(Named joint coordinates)
=-=-=

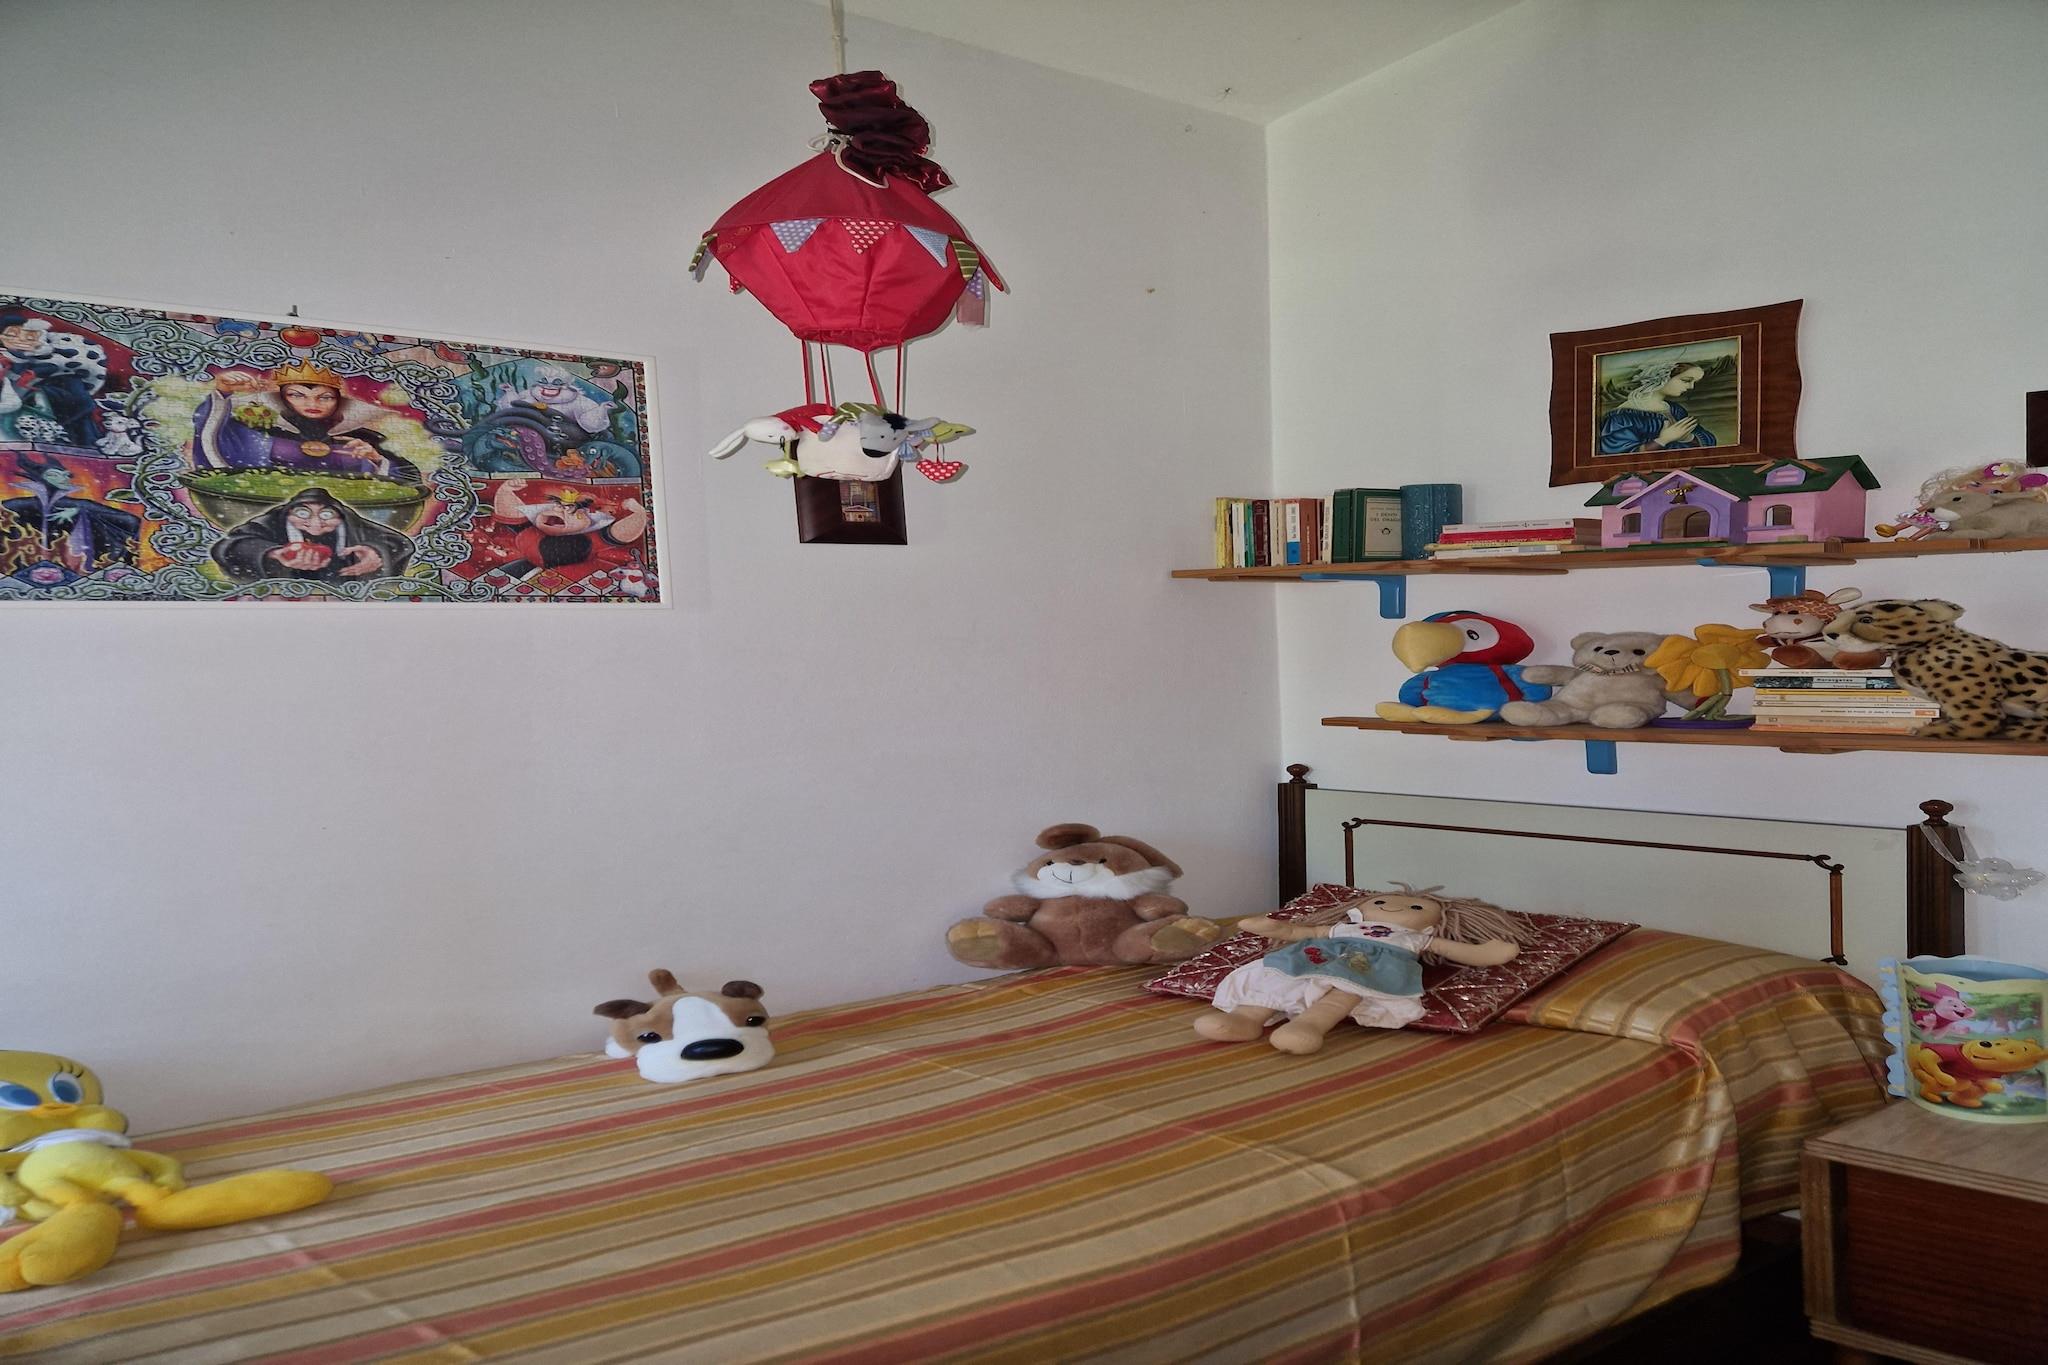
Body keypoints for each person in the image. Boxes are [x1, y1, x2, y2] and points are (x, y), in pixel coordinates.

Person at [190, 361, 418, 480]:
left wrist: (377, 460)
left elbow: (411, 479)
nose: (313, 403)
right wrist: (223, 392)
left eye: (325, 397)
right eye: (297, 395)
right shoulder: (260, 430)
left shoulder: (362, 438)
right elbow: (211, 441)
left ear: (338, 401)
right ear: (283, 398)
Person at [211, 487, 413, 583]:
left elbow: (400, 543)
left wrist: (376, 552)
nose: (315, 523)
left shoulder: (352, 523)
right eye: (303, 514)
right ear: (289, 512)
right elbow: (228, 546)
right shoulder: (273, 520)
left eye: (326, 515)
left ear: (339, 515)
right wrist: (273, 553)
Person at [2, 453, 140, 571]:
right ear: (40, 478)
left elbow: (130, 521)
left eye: (65, 475)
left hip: (75, 566)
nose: (64, 479)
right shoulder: (19, 505)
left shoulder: (81, 505)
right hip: (23, 565)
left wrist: (82, 512)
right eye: (54, 475)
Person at [0, 312, 109, 448]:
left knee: (79, 407)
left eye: (27, 334)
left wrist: (32, 373)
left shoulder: (53, 351)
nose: (20, 339)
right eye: (11, 335)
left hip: (62, 386)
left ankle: (85, 441)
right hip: (32, 400)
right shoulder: (9, 357)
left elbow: (54, 366)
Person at [1597, 360, 1718, 455]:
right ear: (1662, 378)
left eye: (1694, 382)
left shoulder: (1675, 409)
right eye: (1686, 380)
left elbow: (1709, 441)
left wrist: (1687, 437)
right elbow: (1618, 456)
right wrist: (1663, 440)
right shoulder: (1621, 417)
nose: (1691, 387)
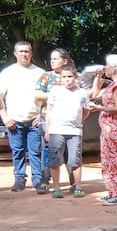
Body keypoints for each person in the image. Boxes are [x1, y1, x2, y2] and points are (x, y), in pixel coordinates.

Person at [0, 41, 47, 193]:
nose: (24, 54)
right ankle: (19, 179)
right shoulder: (7, 73)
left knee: (35, 151)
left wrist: (42, 114)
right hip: (14, 120)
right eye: (21, 51)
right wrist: (4, 116)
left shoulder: (40, 73)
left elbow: (48, 96)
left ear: (31, 54)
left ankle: (37, 180)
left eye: (27, 51)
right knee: (17, 151)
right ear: (15, 53)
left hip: (34, 120)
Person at [89, 54, 117, 206]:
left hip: (116, 128)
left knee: (116, 161)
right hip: (110, 128)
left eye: (106, 66)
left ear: (113, 68)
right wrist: (98, 77)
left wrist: (98, 108)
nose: (104, 67)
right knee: (109, 160)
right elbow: (94, 94)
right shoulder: (113, 85)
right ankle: (113, 191)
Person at [44, 65, 90, 198]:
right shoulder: (55, 91)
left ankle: (78, 187)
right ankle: (56, 188)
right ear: (60, 78)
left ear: (75, 77)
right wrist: (48, 129)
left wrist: (78, 121)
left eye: (70, 76)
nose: (67, 80)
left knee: (75, 160)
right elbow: (49, 111)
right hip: (56, 130)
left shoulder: (82, 93)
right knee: (55, 160)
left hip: (74, 131)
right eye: (64, 77)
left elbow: (86, 111)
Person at [36, 48, 77, 188]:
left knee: (70, 152)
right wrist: (58, 96)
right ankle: (45, 181)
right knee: (48, 150)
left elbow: (84, 94)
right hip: (49, 119)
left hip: (69, 121)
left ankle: (74, 181)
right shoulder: (46, 76)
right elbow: (37, 94)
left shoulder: (74, 76)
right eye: (51, 59)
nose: (52, 61)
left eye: (56, 59)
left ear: (64, 61)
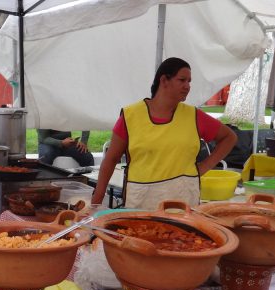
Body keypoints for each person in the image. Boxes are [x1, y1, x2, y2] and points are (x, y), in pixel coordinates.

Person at [91, 57, 237, 210]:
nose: (187, 86)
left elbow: (229, 137)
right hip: (141, 206)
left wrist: (205, 166)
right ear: (164, 80)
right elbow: (111, 158)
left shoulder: (194, 116)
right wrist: (96, 200)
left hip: (183, 205)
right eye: (182, 80)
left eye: (189, 81)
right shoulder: (131, 116)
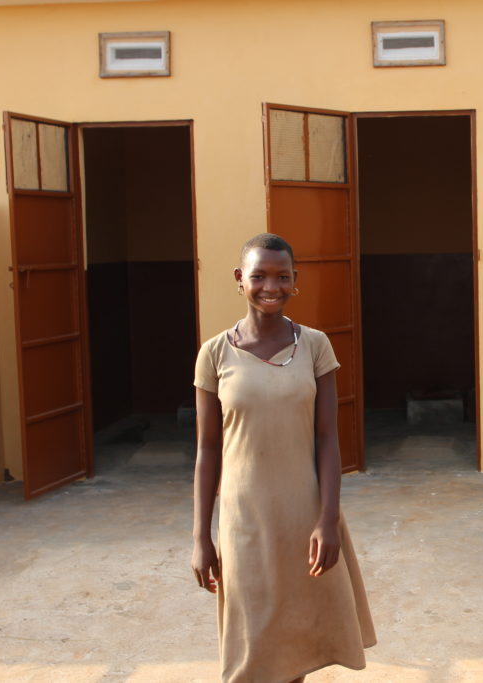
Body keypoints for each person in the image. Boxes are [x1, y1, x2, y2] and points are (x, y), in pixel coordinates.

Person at [191, 232, 375, 682]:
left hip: (304, 516)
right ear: (240, 279)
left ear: (296, 281)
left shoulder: (314, 346)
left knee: (297, 641)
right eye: (258, 276)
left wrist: (327, 519)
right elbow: (207, 449)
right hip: (244, 519)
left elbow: (328, 438)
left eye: (282, 276)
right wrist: (201, 535)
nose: (270, 286)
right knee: (252, 645)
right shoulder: (214, 354)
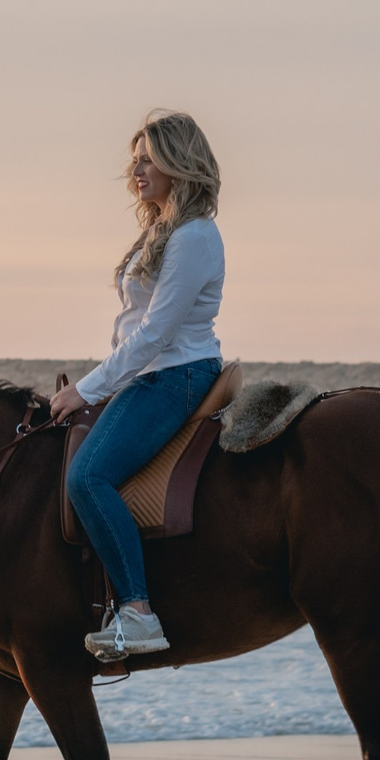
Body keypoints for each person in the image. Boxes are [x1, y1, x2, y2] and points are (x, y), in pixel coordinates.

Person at [49, 111, 226, 660]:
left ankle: (138, 612)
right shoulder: (164, 230)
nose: (137, 169)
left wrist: (88, 389)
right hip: (153, 370)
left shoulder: (194, 236)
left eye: (148, 157)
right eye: (136, 158)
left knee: (89, 476)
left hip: (176, 375)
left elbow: (154, 333)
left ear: (179, 162)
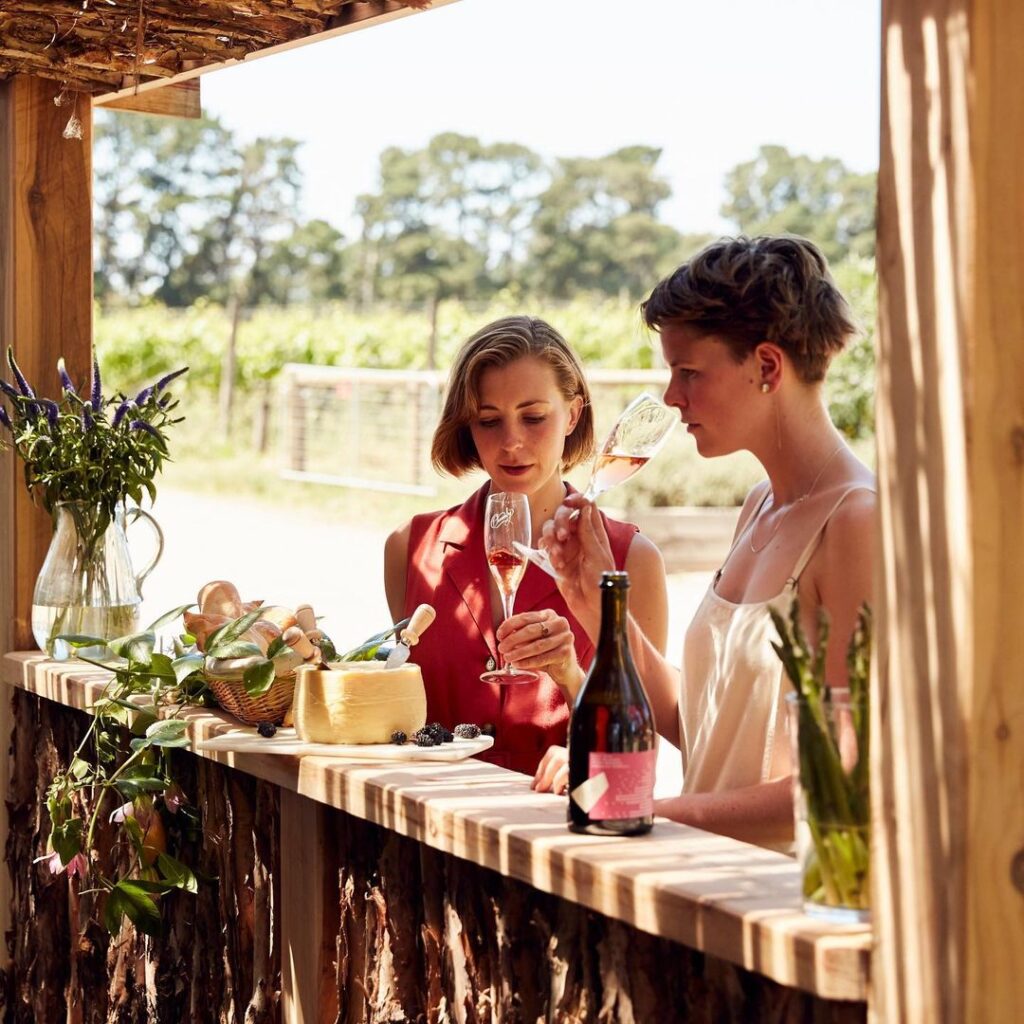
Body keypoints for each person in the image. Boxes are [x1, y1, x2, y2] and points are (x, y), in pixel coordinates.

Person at [516, 236, 876, 849]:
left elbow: (845, 778)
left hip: (782, 906)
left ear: (767, 366)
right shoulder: (759, 505)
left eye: (688, 372)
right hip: (705, 892)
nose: (671, 397)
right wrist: (597, 602)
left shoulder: (856, 523)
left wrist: (644, 810)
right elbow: (702, 725)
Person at [384, 315, 668, 776]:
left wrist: (572, 680)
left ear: (573, 414)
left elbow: (640, 743)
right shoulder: (410, 548)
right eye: (489, 420)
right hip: (425, 829)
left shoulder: (632, 559)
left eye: (534, 417)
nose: (512, 442)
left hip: (561, 828)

=-=-=

TASK >> Would you copy each line above exactly as given, dropping any images?

EXERCISE RESPONSE >>
Body keypoints for each person in the image. Boxes are [x1, y1, x2, y2] and points are (x, y), in pixel coordinates.

Person at [190, 361, 418, 480]:
left wrist: (377, 460)
left elbow: (411, 479)
nose: (313, 403)
right wrist: (223, 392)
left eye: (325, 397)
right eye: (297, 395)
right shoulder: (260, 430)
left shoulder: (362, 438)
right elbow: (211, 441)
left ear: (338, 401)
right ear: (283, 398)
Person at [211, 487, 413, 583]:
left elbow: (400, 543)
left wrist: (376, 552)
nose: (315, 523)
left shoulder: (352, 523)
right eye: (303, 514)
right ear: (289, 512)
right elbow: (228, 546)
right shoulder: (273, 520)
left eye: (326, 515)
left ear: (339, 515)
right wrist: (273, 553)
Person at [2, 453, 140, 571]:
right ear: (40, 478)
left elbow: (130, 521)
left eye: (65, 475)
left hip: (75, 566)
nose: (64, 479)
right shoulder: (19, 505)
left shoulder: (81, 505)
right hip: (23, 565)
left wrist: (82, 512)
right eye: (54, 475)
Person at [0, 312, 109, 448]:
left knee: (79, 407)
left eye: (27, 334)
left wrist: (32, 373)
left shoulder: (53, 351)
nose: (20, 339)
right eye: (11, 335)
left hip: (62, 386)
left ankle: (85, 441)
right hip: (32, 400)
right shoulder: (9, 357)
left elbow: (54, 366)
Person at [1597, 360, 1718, 455]:
right ear: (1662, 378)
left eye: (1694, 382)
left shoulder: (1675, 409)
right eye: (1686, 380)
left elbow: (1709, 441)
left wrist: (1687, 437)
right elbow: (1618, 456)
right wrist: (1663, 440)
right shoulder: (1621, 417)
nose: (1691, 387)
Body keypoints for each person in the image. Boxes are [x1, y1, x2, y2] and points are (x, y), in pixel coordinates.

Person at [0, 41, 47, 193]:
nose: (24, 54)
right ankle: (19, 179)
right shoulder: (7, 73)
left knee: (35, 151)
left wrist: (42, 114)
right hip: (14, 120)
right eye: (21, 51)
right wrist: (4, 116)
left shoulder: (40, 73)
left elbow: (48, 96)
left ear: (31, 54)
left ankle: (37, 180)
left eye: (27, 51)
right knee: (17, 151)
right ear: (15, 53)
left hip: (34, 120)
Person at [89, 54, 117, 206]:
left hip: (116, 128)
left knee: (116, 161)
right hip: (110, 128)
left eye: (106, 66)
left ear: (113, 68)
right wrist: (98, 77)
left wrist: (98, 108)
nose: (104, 67)
right knee: (109, 160)
right elbow: (94, 94)
right shoulder: (113, 85)
right ankle: (113, 191)
Person at [44, 65, 90, 198]:
right shoulder: (55, 91)
left ankle: (78, 187)
right ankle: (56, 188)
right ear: (60, 78)
left ear: (75, 77)
right wrist: (48, 129)
left wrist: (78, 121)
left eye: (70, 76)
nose: (67, 80)
left knee: (75, 160)
right elbow: (49, 111)
right hip: (56, 130)
left shoulder: (82, 93)
right knee: (55, 160)
left hip: (74, 131)
right eye: (64, 77)
left elbow: (86, 111)
Person at [36, 48, 77, 188]:
left knee: (70, 152)
right wrist: (58, 96)
right ankle: (45, 181)
right knee: (48, 150)
left elbow: (84, 94)
right hip: (49, 119)
left hip: (69, 121)
left ankle: (74, 181)
right shoulder: (46, 76)
right elbow: (37, 94)
left shoulder: (74, 76)
right eye: (51, 59)
nose: (52, 61)
left eye: (56, 59)
left ear: (64, 61)
Body keypoints for each person in the image. Boxes are [x1, y1, x2, y2] and points are (x, y), in pixel coordinates.

Person at [91, 57, 237, 210]:
nose: (187, 86)
left elbow: (229, 137)
right hip: (141, 206)
left wrist: (205, 166)
right ear: (164, 80)
right elbow: (111, 158)
left shoulder: (194, 116)
right wrist: (96, 200)
left hip: (183, 205)
right eye: (182, 80)
left eye: (189, 81)
right shoulder: (131, 116)
Body keypoints for each person in the image. Boxes are [x1, y1, x2, y2] and points are (x, y), in pixel coordinates.

Person at [191, 232, 375, 682]:
left hip: (304, 516)
right ear: (240, 279)
left ear: (296, 281)
left shoulder: (314, 346)
left knee: (297, 641)
right eye: (258, 276)
left wrist: (327, 519)
right elbow: (207, 449)
right hip: (244, 519)
left elbow: (328, 438)
left eye: (282, 276)
right wrist: (201, 535)
nose: (270, 286)
right knee: (252, 645)
right shoulder: (214, 354)
Body keypoints for each person in the image. Boxes are [x1, y1, x2, y2] and points are (x, y), in pixel coordinates.

Person at [49, 111, 226, 660]:
left ankle: (138, 612)
right shoulder: (164, 230)
nose: (137, 169)
left wrist: (88, 389)
right hip: (153, 370)
left shoulder: (194, 236)
left eye: (148, 157)
right eye: (136, 158)
left knee: (89, 476)
left hip: (176, 375)
left elbow: (154, 333)
left ear: (179, 162)
Body keypoints for each person in the image. Boxes are [x1, y1, x2, y2] and points are (x, y), in pixel coordinates.

Person at [516, 236, 876, 849]:
left elbow: (845, 778)
left hip: (782, 906)
left ear: (767, 366)
right shoulder: (759, 505)
left eye: (688, 372)
right hip: (705, 892)
nose: (671, 397)
right wrist: (597, 602)
left shoulder: (856, 523)
left wrist: (644, 810)
right elbow: (702, 725)
Person at [384, 315, 668, 776]:
left wrist: (572, 680)
left ear: (573, 414)
left elbow: (640, 743)
right shoulder: (410, 548)
right eye: (489, 420)
right hip: (425, 829)
left shoulder: (632, 559)
left eye: (534, 417)
nose: (512, 442)
left hip: (561, 828)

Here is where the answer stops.